___ Record extracts ___

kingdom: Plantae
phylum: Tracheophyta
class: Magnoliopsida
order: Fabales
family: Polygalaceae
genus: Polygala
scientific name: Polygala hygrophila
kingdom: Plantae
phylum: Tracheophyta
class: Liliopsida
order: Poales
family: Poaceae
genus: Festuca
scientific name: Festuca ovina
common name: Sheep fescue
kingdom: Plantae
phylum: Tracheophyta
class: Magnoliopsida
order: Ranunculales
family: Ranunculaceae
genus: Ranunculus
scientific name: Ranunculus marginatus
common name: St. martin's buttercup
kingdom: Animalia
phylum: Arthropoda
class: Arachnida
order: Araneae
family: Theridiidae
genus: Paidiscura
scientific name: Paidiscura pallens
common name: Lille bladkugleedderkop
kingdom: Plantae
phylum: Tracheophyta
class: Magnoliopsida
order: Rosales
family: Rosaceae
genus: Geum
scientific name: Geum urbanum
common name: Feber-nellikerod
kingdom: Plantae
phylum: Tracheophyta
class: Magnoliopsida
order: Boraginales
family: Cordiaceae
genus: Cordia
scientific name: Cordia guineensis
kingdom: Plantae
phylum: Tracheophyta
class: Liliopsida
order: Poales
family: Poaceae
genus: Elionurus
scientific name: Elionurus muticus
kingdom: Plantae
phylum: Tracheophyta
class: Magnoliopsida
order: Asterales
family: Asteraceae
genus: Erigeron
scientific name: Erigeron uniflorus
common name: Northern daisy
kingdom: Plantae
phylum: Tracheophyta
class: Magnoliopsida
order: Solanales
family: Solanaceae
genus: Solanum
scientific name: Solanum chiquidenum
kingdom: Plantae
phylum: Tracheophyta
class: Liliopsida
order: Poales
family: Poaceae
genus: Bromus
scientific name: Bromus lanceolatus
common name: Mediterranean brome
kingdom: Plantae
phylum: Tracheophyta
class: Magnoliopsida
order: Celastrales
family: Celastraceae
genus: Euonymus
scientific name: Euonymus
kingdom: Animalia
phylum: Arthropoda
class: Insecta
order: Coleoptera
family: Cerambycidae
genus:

___

● **Task to complete**
Render the lines from the one holding "order: Fabales" through the one holding "order: Asterales", both included, as a numbered list, omitting any blank lines.

● **Expected answer**
1. order: Fabales
2. family: Polygalaceae
3. genus: Polygala
4. scientific name: Polygala hygrophila
5. kingdom: Plantae
6. phylum: Tracheophyta
7. class: Liliopsida
8. order: Poales
9. family: Poaceae
10. genus: Festuca
11. scientific name: Festuca ovina
12. common name: Sheep fescue
13. kingdom: Plantae
14. phylum: Tracheophyta
15. class: Magnoliopsida
16. order: Ranunculales
17. family: Ranunculaceae
18. genus: Ranunculus
19. scientific name: Ranunculus marginatus
20. common name: St. martin's buttercup
21. kingdom: Animalia
22. phylum: Arthropoda
23. class: Arachnida
24. order: Araneae
25. family: Theridiidae
26. genus: Paidiscura
27. scientific name: Paidiscura pallens
28. common name: Lille bladkugleedderkop
29. kingdom: Plantae
30. phylum: Tracheophyta
31. class: Magnoliopsida
32. order: Rosales
33. family: Rosaceae
34. genus: Geum
35. scientific name: Geum urbanum
36. common name: Feber-nellikerod
37. kingdom: Plantae
38. phylum: Tracheophyta
39. class: Magnoliopsida
40. order: Boraginales
41. family: Cordiaceae
42. genus: Cordia
43. scientific name: Cordia guineensis
44. kingdom: Plantae
45. phylum: Tracheophyta
46. class: Liliopsida
47. order: Poales
48. family: Poaceae
49. genus: Elionurus
50. scientific name: Elionurus muticus
51. kingdom: Plantae
52. phylum: Tracheophyta
53. class: Magnoliopsida
54. order: Asterales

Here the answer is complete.